Steven Webb was paralysed as a teenager and 30 years later has become mayor of his home city.
One night when he was 18, Steven Webb dived into an open air swimming pool and his life changed forever. He hit his head on the bottom of the pool and was paralysed from the neck down. Now aged 48, he has been elected mayor of his home city. This is his journey from rock bottom to a place where he hopes to help others, as told to Miles Davis.
It was a Sunday night, 1 September 1991. I know it was 10:31 because I looked at my watch just before I dived into the pool.
It was an open air pool at Truro School. We were trespassing but we’d done it lots of times before.
I dived in off the top of the wall at the deep end like I had done many times. This time I hit the bottom with my head and a massive shock went through my body.
I tried to swim to the surface but I couldn’t move my arms. I couldn’t swim anywhere. I started to run out of breath and panicked then my friends swam down and pulled me to the surface.
I had broken my fifth cervical bone and it went right through my spinal cord. I spent 12 months in hospital.
I had to have a tube in my throat but it went badly and meant I couldn’t speak for several months.
I could only communicate through tapping – once for yes, twice for no.
I knew I was paralysed but still thought I would walk out of there.
Then the doctors came and said I would probably never walk again. They were telling me how complicated my life was going to become.
I came home to a different life. It ages you, I suppose, spiritually.
Much of my life I subconsciously had so much shame about my accident.
I was a dumb-ass who dived off a wall – I created my disability.
People said I was a hero and an inspiration but I felt like an idiot.
Now I realise what’s important is not what happens to you, it’s what you do with it.
People often say to me: “Imagine what you would have achieved if you hadn’t broken your neck.”
The question makes me laugh. I broke my neck and there is no alternative.
I wouldn’t spend any time thinking of a rose-tinted version of a better life.
I met my then partner Emma in my late 20s and she moved in with her four-year-old daughter Kember.
We were together for about 10 years and after we ended I met someone else.
But that went wrong suddenly without warning just before I turned 40.
I ended up sitting in a shop doorway with my wheelchair broken down and I realised my life was on a downward spiral.
There I was – single, no money and paralysed.
I was drinking every night to get to sleep because my brain just wouldn’t stop.
I could see where I was headed to and it wasn’t a place I wanted to go.
When I was at rock bottom I had a dark night of the soul and realised I was just existing.
People think being paralysed is the worst thing in life but there is nothing worse than having nothing to live for. Being asleep was the only time when I wasn’t suffering.
One night I started to read. I read ‘As a Man Thinketh’ by James Allen. Then instead of the drink I fell asleep reading.
I started meditating and saw my thoughts as transient, non-permanent and not me. That was the beginning of the end of my suffering.
I realised I needed to help others not to suffer and I started doing Facebook live sessions to help people to meditate.
I have always had an interest in politics and had been a Liberal Democrat since I was a teenager.
In 2017 the party asked me if I would stand for Truro City Council and I got elected.
A few weeks ago I was unanimously voted in as mayor and that gave me the courage to say ‘I can do this.’
So here I am, mayor – it’s an incredible honour and an amazing opportunity.
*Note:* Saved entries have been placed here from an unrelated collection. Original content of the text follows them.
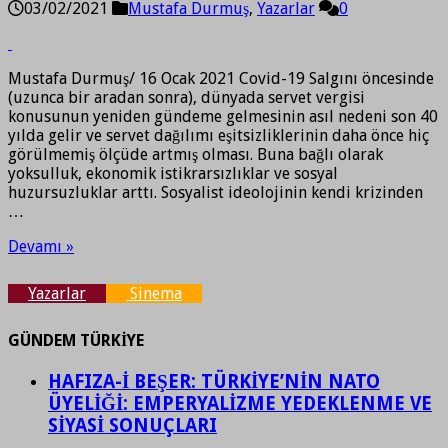
03/02/2021
Mustafa Durmuş
,
Yazarlar
0
Mustafa Durmuş/ 16 Ocak 2021 Covid-19 Salgını öncesinde
(uzunca bir aradan sonra), dünyada servet vergisi
konusunun yeniden gündeme gelmesinin asıl nedeni son 40
yılda gelir ve servet dağılımı eşitsizliklerinin daha önce hiç
görülmemiş ölçüde artmış olması. Buna bağlı olarak
yoksulluk, ekonomik istikrarsızlıklar ve sosyal
huzursuzluklar arttı. Sosyalist ideolojinin kendi krizinden
…
Devamı »
Yazarlar
Sinema
GÜNDEM TÜRKİYE
HAFIZA-İ BEŞER: TÜRKİYE’NİN NATO
ÜYELİĞİ: EMPERYALİZME YEDEKLENME VE
SİYASİ SONUÇLARI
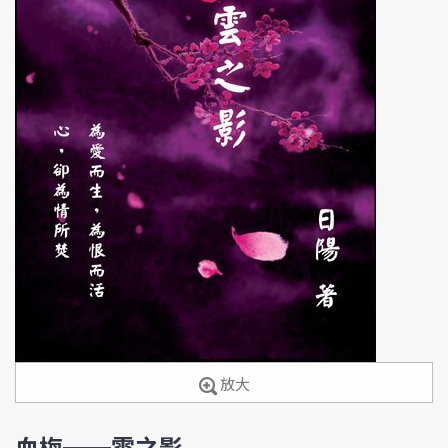
放大
血梅──雲之影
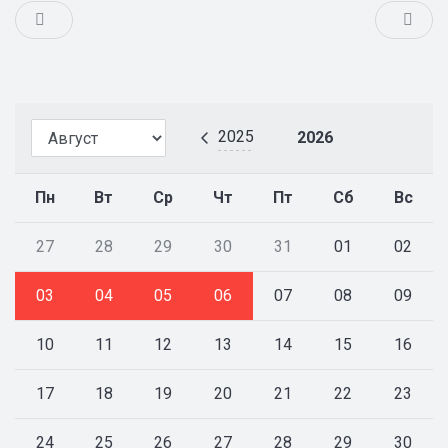
2025
2026
Пн
Вт
Ср
Чт
Пт
Сб
Вс
27
28
29
30
31
01
02
03
04
05
06
07
08
09
10
11
12
13
14
15
16
17
18
19
20
21
22
23
24
25
26
27
28
29
30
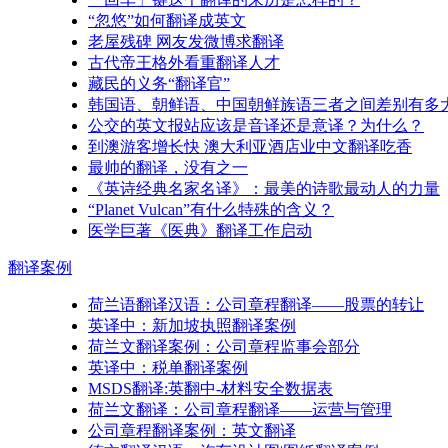
“忽悠”如何翻译成英文
老屋残碑 网友发微博求翻译
古代帝王格外看重翻译人才
藏民的义务“翻译官”
韩国语、朝鲜语、中国朝鲜族语三者之间差别有多
公交的英文报站应该是音译还是意译？为什么？
到澳游客增长快 澳大利亚酒店业中文翻译吃香
最帅的翻译，没有之一
《英诗经典名家名译》：最美的诗歌最动人的力量
“Planet Vulcan”有什么特殊的含义？
医学巨著《医典》翻译工作启动
翻译
案例
荷兰语翻译汉语：公司章程翻译——股票的转让
英译中：新加坡执照翻译案例
荷兰文翻译案例：公司章程监事会部分
英译中：税单翻译案例
MSDS翻译:英翻中-材料安全数据表
荷兰文翻译：公司章程翻译——运营与管理
公司章程翻译案例：英文翻译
I chose Kember as mayoress as she has always been hugely supportive of me and I’m very proud of her.
We’re very, very close and she took my surname about 10 years ago.
I’m trying to work out how to use my platform to help others to suffer less.
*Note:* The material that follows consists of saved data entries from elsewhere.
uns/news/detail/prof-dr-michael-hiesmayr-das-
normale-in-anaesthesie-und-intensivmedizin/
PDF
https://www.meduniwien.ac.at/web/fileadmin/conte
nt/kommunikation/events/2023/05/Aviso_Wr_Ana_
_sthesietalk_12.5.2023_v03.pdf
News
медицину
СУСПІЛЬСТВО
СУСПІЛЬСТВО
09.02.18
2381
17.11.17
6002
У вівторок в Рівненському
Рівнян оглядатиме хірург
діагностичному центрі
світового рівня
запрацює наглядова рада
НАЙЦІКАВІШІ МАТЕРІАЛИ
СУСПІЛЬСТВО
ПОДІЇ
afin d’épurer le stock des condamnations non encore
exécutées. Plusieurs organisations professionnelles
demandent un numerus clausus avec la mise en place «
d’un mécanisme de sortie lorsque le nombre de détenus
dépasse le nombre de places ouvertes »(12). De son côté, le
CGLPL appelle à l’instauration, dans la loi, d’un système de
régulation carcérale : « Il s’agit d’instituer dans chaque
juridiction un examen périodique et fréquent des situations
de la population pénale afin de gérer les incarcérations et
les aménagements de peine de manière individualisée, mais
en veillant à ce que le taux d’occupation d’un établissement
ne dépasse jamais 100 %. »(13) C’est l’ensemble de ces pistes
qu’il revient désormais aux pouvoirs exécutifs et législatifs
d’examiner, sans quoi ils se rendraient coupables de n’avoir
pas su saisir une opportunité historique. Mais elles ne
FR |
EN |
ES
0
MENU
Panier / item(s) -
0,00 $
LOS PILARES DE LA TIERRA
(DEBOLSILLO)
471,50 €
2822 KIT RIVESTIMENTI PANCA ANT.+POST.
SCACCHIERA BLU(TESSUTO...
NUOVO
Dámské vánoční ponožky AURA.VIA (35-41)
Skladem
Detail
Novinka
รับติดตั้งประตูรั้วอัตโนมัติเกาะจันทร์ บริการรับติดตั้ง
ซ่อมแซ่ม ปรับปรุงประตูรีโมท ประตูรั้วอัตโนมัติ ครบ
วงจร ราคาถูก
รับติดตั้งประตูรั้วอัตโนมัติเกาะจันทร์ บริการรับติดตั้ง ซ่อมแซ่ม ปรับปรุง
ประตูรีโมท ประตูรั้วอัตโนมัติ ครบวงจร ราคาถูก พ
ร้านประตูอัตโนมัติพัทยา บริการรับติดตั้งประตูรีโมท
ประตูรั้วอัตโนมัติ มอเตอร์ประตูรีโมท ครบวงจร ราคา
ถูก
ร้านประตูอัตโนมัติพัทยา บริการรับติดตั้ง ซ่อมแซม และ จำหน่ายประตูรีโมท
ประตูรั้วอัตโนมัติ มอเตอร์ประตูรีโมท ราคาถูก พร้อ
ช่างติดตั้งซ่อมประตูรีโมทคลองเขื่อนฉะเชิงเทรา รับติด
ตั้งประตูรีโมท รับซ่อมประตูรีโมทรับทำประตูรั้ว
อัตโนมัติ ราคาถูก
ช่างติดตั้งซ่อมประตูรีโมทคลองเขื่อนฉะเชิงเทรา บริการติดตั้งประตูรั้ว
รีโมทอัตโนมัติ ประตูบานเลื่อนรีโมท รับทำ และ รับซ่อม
In a time where clinically vulnerable people have had to isolate for so long, I see it as an opportunity to make sure there are no groups left behind and we rebuild from the pandemic together.
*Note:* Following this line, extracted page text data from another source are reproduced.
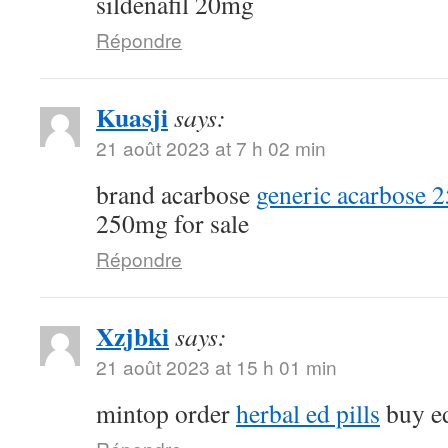
sildenafil 20mg
Répondre
Kuasji
says:
21 août 2023 at 7 h 02 min
brand acarbose
generic acarbose 
250mg for sale
Répondre
Xzjbki
says:
21 août 2023 at 15 h 01 min
mintop order
herbal ed pills
buy ed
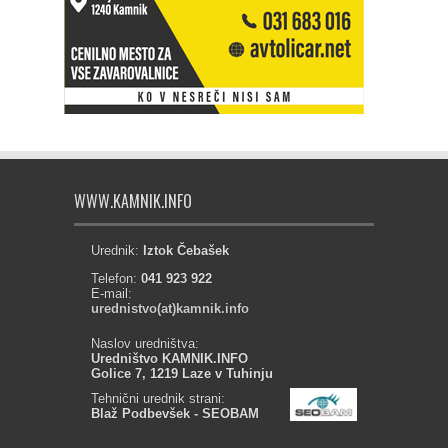
WWW.KAMNIK.INFO
Urednik:
Iztok Čebašek
Telefon:
041 923 922
E-mail:
urednistvo(at)kamnik.info
Naslov uredništva:
Uredništvo KAMNIK.INFO
Golice 7, 1219 Laze v Tuhinju
Tehnični urednik strani:
Blaž Podbevšek - SEOBAM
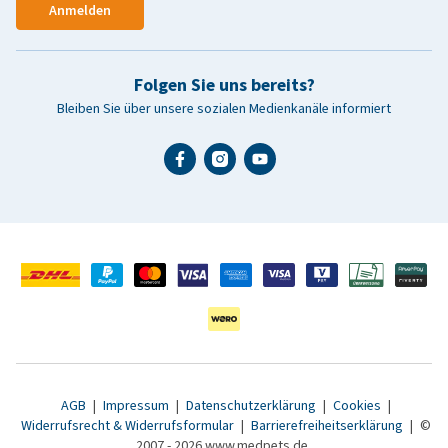
Anmelden
Folgen Sie uns bereits?
Bleiben Sie über unsere sozialen Medienkanäle informiert
AGB
|
Impressum
|
Datenschutzerklärung
|
Cookies
|
Widerrufsrecht & Widerrufsformular
|
Barrierefreiheitserklärung
|
©
2007 - 2026 www.medpets.de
There are so many people who have self-isolated and have hardly left their flats.
We’ve got to make sure everybody is included – that will help businesses, that will help Truro and that will reduce suffering.
It’s time we had a vision to keep the amazing heritage of cobbled streets and granite pavements but make it open to everybody.
I’m now able to contribute to that as the mayor. Boy, do I feel alive right now.